A similar domestic-partnership plan proposed by Mayor Kay Barnes is sitting on a desk somewhere at City Hall. "The mayor's goal is to try to get it implemented by the start of this coming fiscal year," says her office's Richard DeHart.

She might want to hurry up, especially since County Legislator Ron Finley just announced that he's running for City Council. Finley joined Callahan in dissing domestic partners, and that has some queer folkfuming.

Finley tells us he voted against the deal for "economic reasons" and because he wasn't sure how couples would prove they're sufficiently domesticated. Simply signing an affidavit isn't enough, he says. (Perhaps tattoos, receipts for couples' counseling or Polaroids of hers-and-hers La-Z-Boys might convince him). But if he were elected to the City Council, and if he were presented with a better plan, Finley promises, he would reconsider.

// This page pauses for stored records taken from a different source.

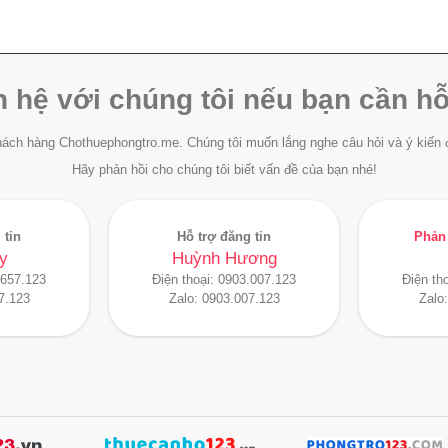
n hệ với chúng tôi nếu bạn cần hỗ
ách hàng Chothuephongtro.me. Chúng tôi muốn lắng nghe câu hỏi và ý kiến 
Hãy phản hồi cho chúng tôi biết vấn đề của bạn nhé!
 tin
Hỗ trợ đăng tin
Phản 
y
Huỳnh Hương
.657.123
Điện thoại:
0903.007.123
Điện th
7.123
Zalo:
0903.007.123
Zalo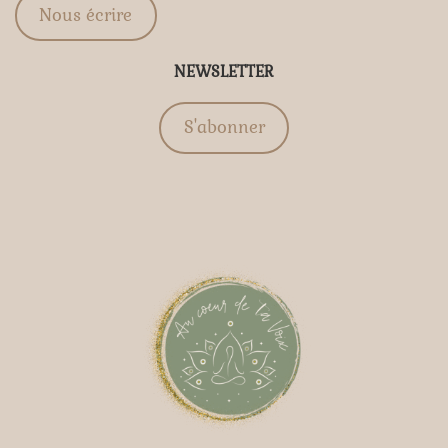
Nous écrire
NEWSLETTER
S'abonner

"My record in the area of human rights and civil rights, I'll stand on," he adds. "I don't think people should be discriminated against because of their sexual orientation." So we hereby commence holding our breath for Finley to push for some legal recognition for gay couples, which would have solved last week's dilemma at the county.

Meanwhile, gay brothers and sisters, get out there and start saving the city!